_What to produce_
Please set down the data word for word; images do not go in the copy.

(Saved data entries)
────────────────
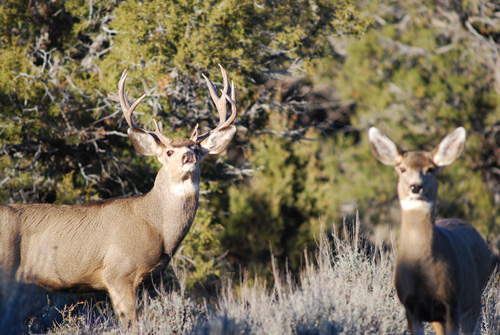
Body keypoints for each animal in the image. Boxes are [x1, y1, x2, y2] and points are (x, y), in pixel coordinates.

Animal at [368, 126, 492, 335]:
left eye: (430, 169)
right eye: (402, 169)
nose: (415, 186)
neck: (423, 269)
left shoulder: (451, 304)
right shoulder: (411, 307)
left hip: (475, 297)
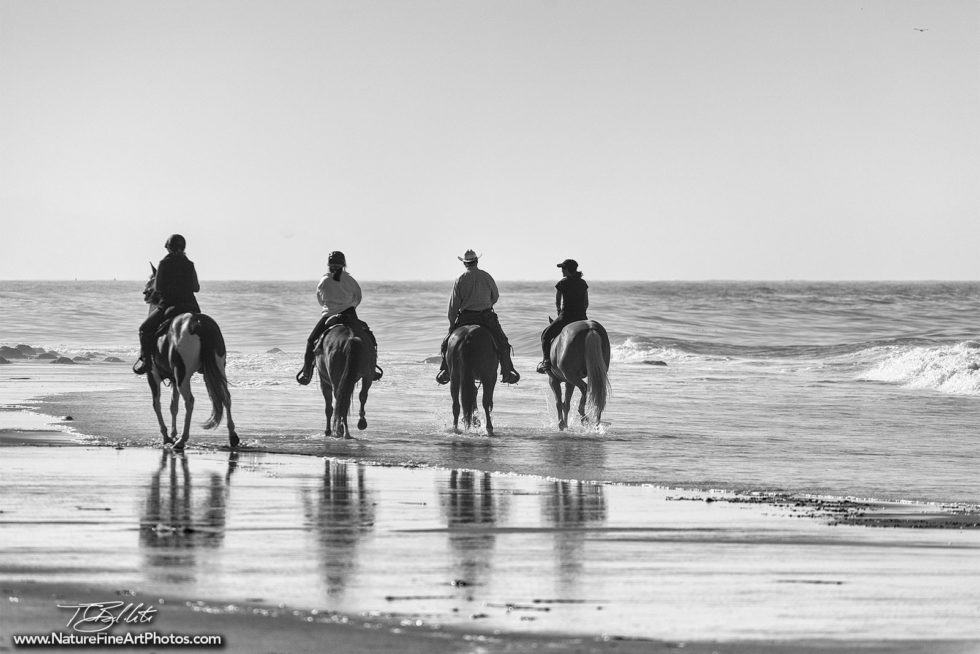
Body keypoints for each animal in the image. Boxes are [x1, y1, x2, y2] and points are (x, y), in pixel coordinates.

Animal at [141, 266, 238, 452]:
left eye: (151, 281)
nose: (145, 293)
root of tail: (197, 322)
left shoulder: (153, 375)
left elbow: (157, 404)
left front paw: (167, 436)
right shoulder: (173, 378)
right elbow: (173, 405)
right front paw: (172, 433)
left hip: (183, 375)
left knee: (190, 401)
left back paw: (181, 440)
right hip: (217, 367)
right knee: (226, 396)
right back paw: (233, 437)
────────────────
_Completed exercise_
Body keypoints for each animal in the image. Boxes are [x1, y1, x2, y2] and points are (x, y), in pixel coordinates.

Animal at [368, 126, 492, 335]:
left eye: (430, 169)
right eye: (402, 169)
nose: (415, 186)
neck: (423, 269)
left shoulder: (451, 304)
right shoulder: (411, 307)
left hip: (475, 297)
Body keypoints for each animal in the image. Boxes are [x1, y1, x2, y2] and points are (x, y), in pixel coordinates.

Animal at [141, 266, 238, 452]:
left eye: (151, 281)
nose: (145, 293)
root of tail: (197, 322)
left shoulder: (153, 375)
left elbow: (157, 404)
left front paw: (167, 436)
right shoulder: (173, 378)
right elbow: (173, 405)
right front paw: (172, 433)
left hip: (183, 375)
left knee: (190, 401)
left back paw: (181, 440)
right hip: (217, 367)
right knee: (226, 396)
right back paw: (233, 437)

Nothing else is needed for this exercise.